* _Short problem 1_: Decide whether each statement agrees with the summary on spatial scheduling, answering yes or no and quoting the words from the summary that settle it. (a) The framework expresses scheduler responsibilities as 20 Integer Linear Programming constraints. (b) Existing heuristic-based approaches offer high architectural portability. (c) Schedulers were built for five architectures.
* _Short problem 2_:
Answer these questions from the summary on spatial scheduling.
(a) What do spatial architectures require?
(b) What theory does the framework draw on?
(c) Which abstraction comes last in the list of five?
* _Short problem 3_: Using the summary on spatial scheduling, explain in one to three sentences how the framework links architecture primitives to scheduler responsibilities.

* _Passage to read_:

Executive Summary: Spatial architectures provide energy-efficient computation, but require effective scheduling algorithms. Existing heuristic-based approaches offer low compiler/architect productivity, little optimality insight, and low architectural portability.
We develop a spatial-scheduling framework by utilizing constraint-solving theory, and find that architecture primitives and scheduler responsibilities can be related through five abstractions:
computation placement, data routing, event timing, resource utilization, and the optimization objective. We encode these responsibilities as 20 Integer Linear Programming constraints, and create schedulers for three architectures. Our results show a general declarative approach is implementable, practical, and can outperform specialized schedulers.

* _Recorded data_:
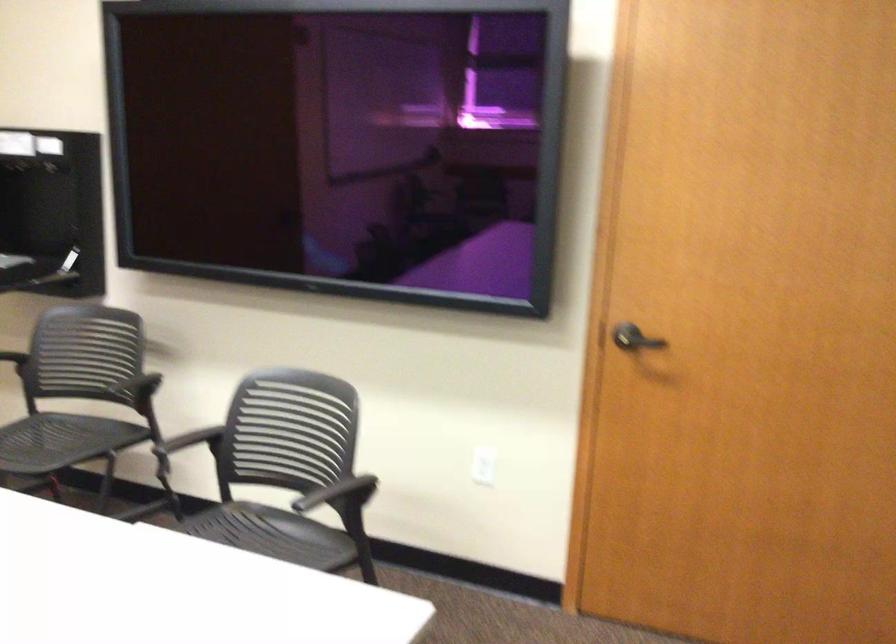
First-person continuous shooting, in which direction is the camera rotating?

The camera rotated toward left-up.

* _Exercise response 1_:
(a) Yes: "We encode these responsibilities as 20 Integer Linear Programming constraints"
(b) No: "low architectural portability"
(c) No: "create schedulers for three architectures"

* _Exercise response 2_:
(a) Effective scheduling algorithms.
(b) Constraint-solving theory.
(c) The optimization objective.

* _Exercise response 3_: The framework links them through five abstractions: computation placement, data routing, event timing, resource utilization, and the optimization objective. These responsibilities are then encoded as 20 Integer Linear Programming constraints, which are used to create schedulers for three architectures.